Generated Mar 1, 2026
Large organizations deploying AI agents across departments use this skill to routinely scan installed skills for malicious code, ensuring compliance with internal security policies and preventing supply chain attacks. It helps security teams maintain a secure AI ecosystem by detecting threats like reverse shells or data exfiltration before they cause breaches.
Platforms hosting AI agent marketplaces integrate this skill to automatically vet third-party skills for malicious patterns, protecting users from social engineering and backdoors. It enables continuous security checks during skill uploads or updates, reducing the risk of compromised agents in shared environments.
Banks and fintech companies use this skill to audit AI agents handling sensitive financial data, scanning for info stealers or unauthorized access attempts. It supports regulatory compliance by ensuring agents do not exfiltrate credentials or establish covert connections, safeguarding customer information.
Healthcare providers deploy this skill to scan AI agents managing patient data or operational tasks, detecting threats like ClickFix prompts that could lead to malware installation. It helps maintain system integrity and prevent disruptions in critical healthcare workflows by identifying malicious code early.
Universities and research labs use this skill to secure AI agents in educational settings, scanning student or researcher-installed skills for hidden RATs or data exfiltration. It promotes safe experimentation by alerting administrators to potential threats in shared computing environments.
Offer this skill as part of a monthly subscription for AI agent security, providing regular scans and threat reports to businesses. Revenue comes from tiered plans based on the number of agents or skills monitored, with premium features like real-time alerts.

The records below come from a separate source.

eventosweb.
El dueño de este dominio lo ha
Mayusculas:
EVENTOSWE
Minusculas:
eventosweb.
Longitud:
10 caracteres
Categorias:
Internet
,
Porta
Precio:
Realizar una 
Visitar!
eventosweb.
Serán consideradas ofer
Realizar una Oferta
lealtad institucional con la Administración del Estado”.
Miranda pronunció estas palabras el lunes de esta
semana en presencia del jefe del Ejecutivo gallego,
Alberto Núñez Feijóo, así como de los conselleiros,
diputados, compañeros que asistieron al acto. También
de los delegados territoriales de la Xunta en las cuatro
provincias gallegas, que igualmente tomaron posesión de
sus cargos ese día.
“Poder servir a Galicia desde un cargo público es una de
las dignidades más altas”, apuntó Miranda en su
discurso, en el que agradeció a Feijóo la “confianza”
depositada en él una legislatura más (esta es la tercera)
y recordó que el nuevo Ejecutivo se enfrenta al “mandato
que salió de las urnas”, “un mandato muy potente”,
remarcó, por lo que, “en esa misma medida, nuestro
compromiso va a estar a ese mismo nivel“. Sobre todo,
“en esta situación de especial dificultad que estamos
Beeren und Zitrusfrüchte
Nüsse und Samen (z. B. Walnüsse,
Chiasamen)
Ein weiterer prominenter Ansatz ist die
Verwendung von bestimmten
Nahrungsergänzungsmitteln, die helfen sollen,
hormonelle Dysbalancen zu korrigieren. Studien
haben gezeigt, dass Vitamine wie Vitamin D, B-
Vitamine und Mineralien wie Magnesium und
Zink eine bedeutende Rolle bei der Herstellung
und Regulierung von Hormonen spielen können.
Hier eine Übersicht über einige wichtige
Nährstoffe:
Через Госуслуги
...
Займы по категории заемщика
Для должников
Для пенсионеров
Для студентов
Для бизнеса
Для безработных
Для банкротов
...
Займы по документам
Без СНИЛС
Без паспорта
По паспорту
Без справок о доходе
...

Sell enterprise licenses for integrating this skill into existing AI platforms or security suites, with custom support and API access. Revenue is generated through one-time licensing fees and annual maintenance contracts, targeting large organizations with complex deployments.
Provide a free version for basic scanning of individual users, with premium upgrades offering advanced analytics, historical reports, and team collaboration features. Revenue comes from upsells to paid tiers, focusing on small to medium businesses and developers.
š¬ Integration Tip
Ensure the OG-Text API key is securely stored and monitor API usage to avoid rate limits; consider caching scan results for performance in large skill directories.